Las palabras son moscas

Se aplican dosis de cinismo sin anestesia.

Hablar como las manzanas.

Las ballenas se comunican con unos característicos cantos que ondulan en el rango de los 15-25 Hz.
En 1989,  un equipo de biólogos de Woods Hole Oceanographic Institution (WHOI) detectaron un sonido inusual en el Pacífico Norte. 
Un canto de 52 Hz.
Ante su imposibilidad de comunicarse con las otras:
fue llamada <<la ballena más solitaria del mundo>>.

Yo soy esta narración.
Digo.
Y limito el espacio próximo en el que he de expandirme.
¿Para comunicarnos con todo aquello que vive y existe necesitamos voz?
La manzana, sin emitir palabra alguna, ha sido capaz de hablar de la gravedad, el pecado y el ingenio.
El silencio es toda venganza y toda gratitud.
Hay quienes prefieren despreciar a la verbalidad.
¡Y con mucha razón! 
Sin palabras no hay estafadores.

Entradas guardadas:
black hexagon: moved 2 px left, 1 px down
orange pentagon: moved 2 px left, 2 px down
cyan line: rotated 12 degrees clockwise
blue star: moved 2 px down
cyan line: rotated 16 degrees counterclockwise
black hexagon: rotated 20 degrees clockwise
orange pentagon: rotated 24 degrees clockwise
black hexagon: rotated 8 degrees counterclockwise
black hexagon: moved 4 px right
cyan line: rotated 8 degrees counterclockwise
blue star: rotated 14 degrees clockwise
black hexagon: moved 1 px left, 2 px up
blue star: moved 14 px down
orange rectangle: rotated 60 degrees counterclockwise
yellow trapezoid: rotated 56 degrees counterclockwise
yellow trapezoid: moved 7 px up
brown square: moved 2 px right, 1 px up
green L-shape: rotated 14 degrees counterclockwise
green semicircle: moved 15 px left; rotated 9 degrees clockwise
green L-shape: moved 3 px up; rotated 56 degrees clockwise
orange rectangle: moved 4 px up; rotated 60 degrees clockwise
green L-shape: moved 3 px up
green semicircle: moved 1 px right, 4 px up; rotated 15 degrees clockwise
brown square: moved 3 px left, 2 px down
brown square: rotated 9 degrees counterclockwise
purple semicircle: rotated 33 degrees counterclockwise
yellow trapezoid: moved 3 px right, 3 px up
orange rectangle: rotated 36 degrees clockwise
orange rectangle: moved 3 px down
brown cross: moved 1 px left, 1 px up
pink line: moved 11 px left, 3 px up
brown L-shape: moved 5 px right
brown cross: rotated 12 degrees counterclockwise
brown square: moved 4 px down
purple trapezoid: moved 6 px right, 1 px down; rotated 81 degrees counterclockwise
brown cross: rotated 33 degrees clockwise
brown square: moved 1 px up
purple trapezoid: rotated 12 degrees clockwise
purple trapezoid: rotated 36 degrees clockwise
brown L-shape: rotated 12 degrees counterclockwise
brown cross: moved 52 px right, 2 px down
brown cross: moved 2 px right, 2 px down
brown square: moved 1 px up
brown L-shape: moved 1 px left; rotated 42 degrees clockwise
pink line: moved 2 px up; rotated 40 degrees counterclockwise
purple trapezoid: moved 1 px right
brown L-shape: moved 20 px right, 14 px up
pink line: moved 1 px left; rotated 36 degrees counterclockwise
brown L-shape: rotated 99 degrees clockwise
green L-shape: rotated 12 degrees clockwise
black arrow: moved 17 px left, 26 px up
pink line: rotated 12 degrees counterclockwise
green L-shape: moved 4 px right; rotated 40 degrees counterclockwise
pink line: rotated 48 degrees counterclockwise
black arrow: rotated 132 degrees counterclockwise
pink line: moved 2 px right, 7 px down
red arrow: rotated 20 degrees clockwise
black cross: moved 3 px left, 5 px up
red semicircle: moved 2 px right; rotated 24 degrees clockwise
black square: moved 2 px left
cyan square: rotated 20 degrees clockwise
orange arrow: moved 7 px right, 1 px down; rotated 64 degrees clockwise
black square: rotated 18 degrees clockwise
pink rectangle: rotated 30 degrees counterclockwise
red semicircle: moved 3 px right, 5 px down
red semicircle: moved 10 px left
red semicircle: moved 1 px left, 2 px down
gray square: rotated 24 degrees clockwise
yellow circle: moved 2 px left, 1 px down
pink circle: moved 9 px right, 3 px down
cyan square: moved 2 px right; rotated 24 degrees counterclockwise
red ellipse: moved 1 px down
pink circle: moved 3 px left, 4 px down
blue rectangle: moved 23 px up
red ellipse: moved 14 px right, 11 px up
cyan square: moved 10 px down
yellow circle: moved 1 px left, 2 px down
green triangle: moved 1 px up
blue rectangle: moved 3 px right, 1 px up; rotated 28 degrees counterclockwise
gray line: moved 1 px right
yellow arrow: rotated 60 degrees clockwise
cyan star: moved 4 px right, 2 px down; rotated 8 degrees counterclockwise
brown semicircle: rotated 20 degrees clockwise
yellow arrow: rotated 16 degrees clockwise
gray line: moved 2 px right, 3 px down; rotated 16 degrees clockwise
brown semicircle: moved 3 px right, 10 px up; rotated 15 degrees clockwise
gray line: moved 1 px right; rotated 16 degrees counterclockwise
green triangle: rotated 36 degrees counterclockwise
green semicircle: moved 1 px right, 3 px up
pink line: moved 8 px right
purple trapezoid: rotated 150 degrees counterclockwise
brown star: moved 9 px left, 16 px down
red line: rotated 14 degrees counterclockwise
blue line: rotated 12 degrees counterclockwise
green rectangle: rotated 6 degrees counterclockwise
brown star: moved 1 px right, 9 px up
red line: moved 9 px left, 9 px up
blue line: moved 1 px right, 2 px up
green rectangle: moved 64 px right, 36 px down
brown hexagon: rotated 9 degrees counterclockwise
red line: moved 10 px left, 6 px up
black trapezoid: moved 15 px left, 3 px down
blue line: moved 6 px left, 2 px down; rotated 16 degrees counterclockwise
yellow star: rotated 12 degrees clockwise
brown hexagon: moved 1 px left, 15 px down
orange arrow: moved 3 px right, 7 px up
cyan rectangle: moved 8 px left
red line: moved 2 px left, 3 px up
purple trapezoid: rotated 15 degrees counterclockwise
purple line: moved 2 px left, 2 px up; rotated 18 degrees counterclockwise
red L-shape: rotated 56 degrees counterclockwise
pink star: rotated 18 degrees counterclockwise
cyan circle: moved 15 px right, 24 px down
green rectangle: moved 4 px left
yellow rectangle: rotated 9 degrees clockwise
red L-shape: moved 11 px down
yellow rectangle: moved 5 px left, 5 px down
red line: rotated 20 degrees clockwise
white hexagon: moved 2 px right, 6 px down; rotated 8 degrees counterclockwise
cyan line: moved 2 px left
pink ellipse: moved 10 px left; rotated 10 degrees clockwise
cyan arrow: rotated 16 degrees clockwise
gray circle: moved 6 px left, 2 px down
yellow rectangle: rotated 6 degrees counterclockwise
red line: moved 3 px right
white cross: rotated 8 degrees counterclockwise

TAREA 1 » Copia el tramo del texto dado que va desde "Hablar como las manzanas." hasta "soy esta narración.", pero cambia "biólogos" por "oceanógrafos".
TAREA 2 » Sigue escribiendo el texto sobre las palabras y el silencio a partir de su última línea.

RESPUESTA 1 »
Hablar como las manzanas.

Las ballenas se comunican con unos característicos cantos que ondulan en el rango de los 15-25 Hz.
En 1989,  un equipo de oceanógrafos de Woods Hole Oceanographic Institution (WHOI) detectaron un sonido inusual en el Pacífico Norte. 
Un canto de 52 Hz.
Ante su imposibilidad de comunicarse con las otras:
fue llamada <<la ballena más solitaria del mundo>>.

Yo soy esta narración.

RESPUESTA 2 »
Entre tanto murmullo y lenguas descarriadas,
están esos seres que se manifiestan en la acción.
Con fortuna y casualidad fui testigo de uno:
Ximena.


Xime
Su compañía llegó a mí como un sentido de alarma. 
¡Esta  niña no habla!
La primera vez que nos sentamos frente a frente,
Xime estaba tan asustada como yo ante su silencio.
¡Hay que romper con su mutismo!
¡Despedazarlo!
La conversación fracasó en cada sesión que lo intentamos.
¿Y por qué lo intento?
Así que mejor hicimos origami.
Hagamos mariposas de papel, le dije.
Con tranquilidad montábamos una a una las figuras sobre la mesa.
Sólo se escuchaba el movimiento del papel y la respiración de una niña concentrada.
Un día rompió la calma diciendo:
Me gusta la gimnasia.
Y no volvió a hablar más.

Mejorar con las figuras de papel nos llevó a hablar de su autoestima.
Xime, ¿te acuerdas cuando decidiste hacer el pingüino que creíste que no podrías conseguir?
Asintió.
¿Y ahora que lo tienes entre las manos, qué crees?
-Que sí pude. Gracias por intentarlo tantas veces conmigo. Y no cambiar de figura esta vez.

Ese día, le pedí que detectara a todos los pingüinos de su vida.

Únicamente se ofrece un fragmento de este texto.